“New Vision” Is The Same Old Coup
Although this article in the New York Times does present a fairly good overview of the opposition to (T)Hugo Chavez's coup, the tone is generally sympathetic to the soon-to-be-president for life. This isn't really surprising given the fact that the western media has always had a hard time recognizing the real monsters. That being why Fidel Castro still gets kid glove treatment.
A sweeping revision of the Constitution, expected to be approved by referendum on Dec. 2, is both bolstering Mr. Chávez’s popularity here among people who would benefit and stirring contempt from economists who declare it demagogy. Signaling new instability here, dissent is also emerging among his former lieutenants, one of whom says the president is carrying out a populist coup.
“There is a perverse subversion of our existing Constitution under way,” said Gen. Raúl Isaías Baduel, a retired defense minister and former confidant of Mr. Chávez who broke with him in a stunning defection this month to the political opposition. “This is not a reform,” General Baduel said in an interview here this week. “I categorize it as a coup d’état.”
Chávez loyalists already control the National Assembly, the Supreme Court, almost every state government, the entire federal bureaucracy and newly nationalized companies in the telephone, electricity and oil industries. Soon they could control even more.
But this is an upheaval that would be carried out with the approval of the voters. While opinion polls in Venezuela are often tainted by partisanship, they suggest that the referendum could be Mr. Chávez’s closest electoral test since his presidency began in 1999, but one he may well win.
“We are witnessing a seizure and redirection of power through legitimate means,” said Alberto Barrera Tyszka, co-author of a best-selling biography of Mr. Chávez. “This is not a dictatorship but something more complex: the tyranny of popularity.”
Chavez is not even close to being the first tyrant to mask his takeover behind populism or mob rule. It has happened time and again throughout recorded history. Hiding behind a mask of democracy does not a democracy make. It is one of the reasons the framers of the American constitution formed this country into a representative republic.
In the long run, the people of Venezuela will pay a bitter price for the rule of a tyrant like Chavez. Just ask Doctor Oscar Elias Biscet what life is like under Fidel Castro. If you can get into the prison to talk to him. Then back out, which is the tricky part.

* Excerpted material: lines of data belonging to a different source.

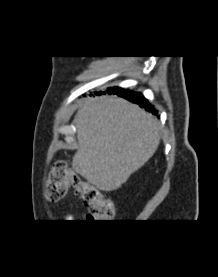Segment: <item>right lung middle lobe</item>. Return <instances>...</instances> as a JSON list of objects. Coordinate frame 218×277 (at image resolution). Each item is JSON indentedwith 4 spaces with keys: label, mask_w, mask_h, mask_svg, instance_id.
Instances as JSON below:
<instances>
[{
    "label": "right lung middle lobe",
    "mask_w": 218,
    "mask_h": 277,
    "mask_svg": "<svg viewBox=\"0 0 218 277\" xmlns=\"http://www.w3.org/2000/svg\"><path fill=\"white\" fill-rule=\"evenodd\" d=\"M112 90H119V88L110 89V90H108V91H112Z\"/></svg>",
    "instance_id": "obj_1"
}]
</instances>
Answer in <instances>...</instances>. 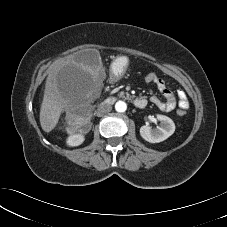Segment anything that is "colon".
<instances>
[{"mask_svg": "<svg viewBox=\"0 0 227 227\" xmlns=\"http://www.w3.org/2000/svg\"><path fill=\"white\" fill-rule=\"evenodd\" d=\"M158 75L154 71H149L144 75V81L147 83H155L157 80ZM186 111L184 109H179L178 114L180 116L185 115ZM87 123V111L84 109H81L71 115L70 117V125L73 130H79L82 129Z\"/></svg>", "mask_w": 227, "mask_h": 227, "instance_id": "colon-1", "label": "colon"}]
</instances>
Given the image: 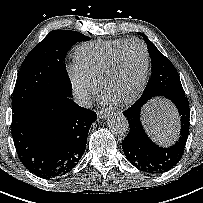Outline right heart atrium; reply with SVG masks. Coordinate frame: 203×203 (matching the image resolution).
<instances>
[{
    "label": "right heart atrium",
    "mask_w": 203,
    "mask_h": 203,
    "mask_svg": "<svg viewBox=\"0 0 203 203\" xmlns=\"http://www.w3.org/2000/svg\"><path fill=\"white\" fill-rule=\"evenodd\" d=\"M67 72L79 103L87 105L97 91L96 81L84 73L77 64L69 65Z\"/></svg>",
    "instance_id": "right-heart-atrium-1"
}]
</instances>
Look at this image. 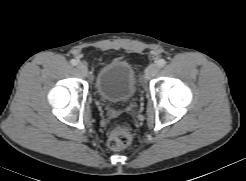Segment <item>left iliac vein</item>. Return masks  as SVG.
<instances>
[{"label":"left iliac vein","instance_id":"1","mask_svg":"<svg viewBox=\"0 0 246 181\" xmlns=\"http://www.w3.org/2000/svg\"><path fill=\"white\" fill-rule=\"evenodd\" d=\"M159 71L158 64L152 63L146 69V77L150 79L151 77L155 76Z\"/></svg>","mask_w":246,"mask_h":181}]
</instances>
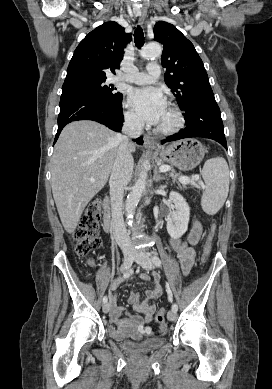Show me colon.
I'll use <instances>...</instances> for the list:
<instances>
[{"instance_id":"5ec220e1","label":"colon","mask_w":272,"mask_h":389,"mask_svg":"<svg viewBox=\"0 0 272 389\" xmlns=\"http://www.w3.org/2000/svg\"><path fill=\"white\" fill-rule=\"evenodd\" d=\"M101 212L102 207L99 202L91 203L85 210L79 226L74 232L75 252L78 256H85L101 246V238L98 233ZM216 230L217 225L213 223L206 238L203 262H206L210 255ZM155 320L160 325L165 323V310L163 308L158 310Z\"/></svg>"}]
</instances>
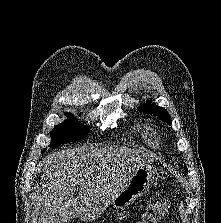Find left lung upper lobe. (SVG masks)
<instances>
[{
    "mask_svg": "<svg viewBox=\"0 0 221 223\" xmlns=\"http://www.w3.org/2000/svg\"><path fill=\"white\" fill-rule=\"evenodd\" d=\"M140 111H143L145 113L153 114L155 116H158L159 119H161L164 122H167L169 125L172 124V120L170 119V115L168 112L155 104H143L138 108ZM184 169L186 172H188L186 166L184 165Z\"/></svg>",
    "mask_w": 221,
    "mask_h": 223,
    "instance_id": "obj_1",
    "label": "left lung upper lobe"
}]
</instances>
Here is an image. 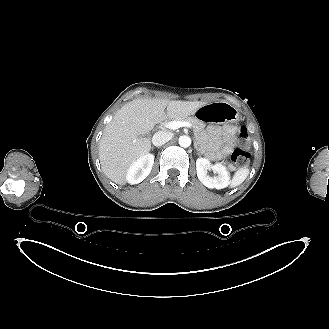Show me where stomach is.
Listing matches in <instances>:
<instances>
[{"instance_id": "1", "label": "stomach", "mask_w": 329, "mask_h": 329, "mask_svg": "<svg viewBox=\"0 0 329 329\" xmlns=\"http://www.w3.org/2000/svg\"><path fill=\"white\" fill-rule=\"evenodd\" d=\"M194 116L204 123L222 121L236 123L239 119L238 111L223 101L205 104L197 110Z\"/></svg>"}]
</instances>
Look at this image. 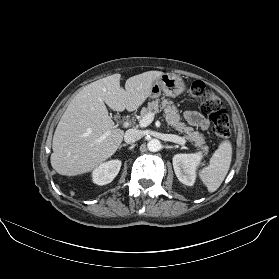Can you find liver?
Masks as SVG:
<instances>
[{
  "label": "liver",
  "mask_w": 279,
  "mask_h": 279,
  "mask_svg": "<svg viewBox=\"0 0 279 279\" xmlns=\"http://www.w3.org/2000/svg\"><path fill=\"white\" fill-rule=\"evenodd\" d=\"M162 74L148 71L130 77L125 90L117 73L85 86L72 99L55 130L53 169L61 175L76 176L110 158L120 146L124 131L114 126L106 105L115 111L137 110L150 97L153 84Z\"/></svg>",
  "instance_id": "liver-1"
}]
</instances>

By Greg, Saturday, 17 November , 2007 @ 1:41 pm
“This isn’t really surprising given the fact that the western media has always had a hard time recognizing the real monsters. ”
I remember my college days, back around ‘80 or so. I spent a lot of time talking to the communists, socialists, and a few other ‘ists’ on campus. Very enlightening. Capitalism is evil, the US is a monster, “real communism” hasn’t been tried yet, but at least the Soviets get points for trying, so they’re better than us. And on and on.
Where do these people go when they graduate? Into government jobs and the media.
So all a brutal, bloodthirsty, mass-murdering dictator has to do is put a socialist/communist label on his work, or utter the leftist platitudes, and our media will eat it up. Even if they don’t they’re given some benefit of the doubt, since the US is the source of all evil.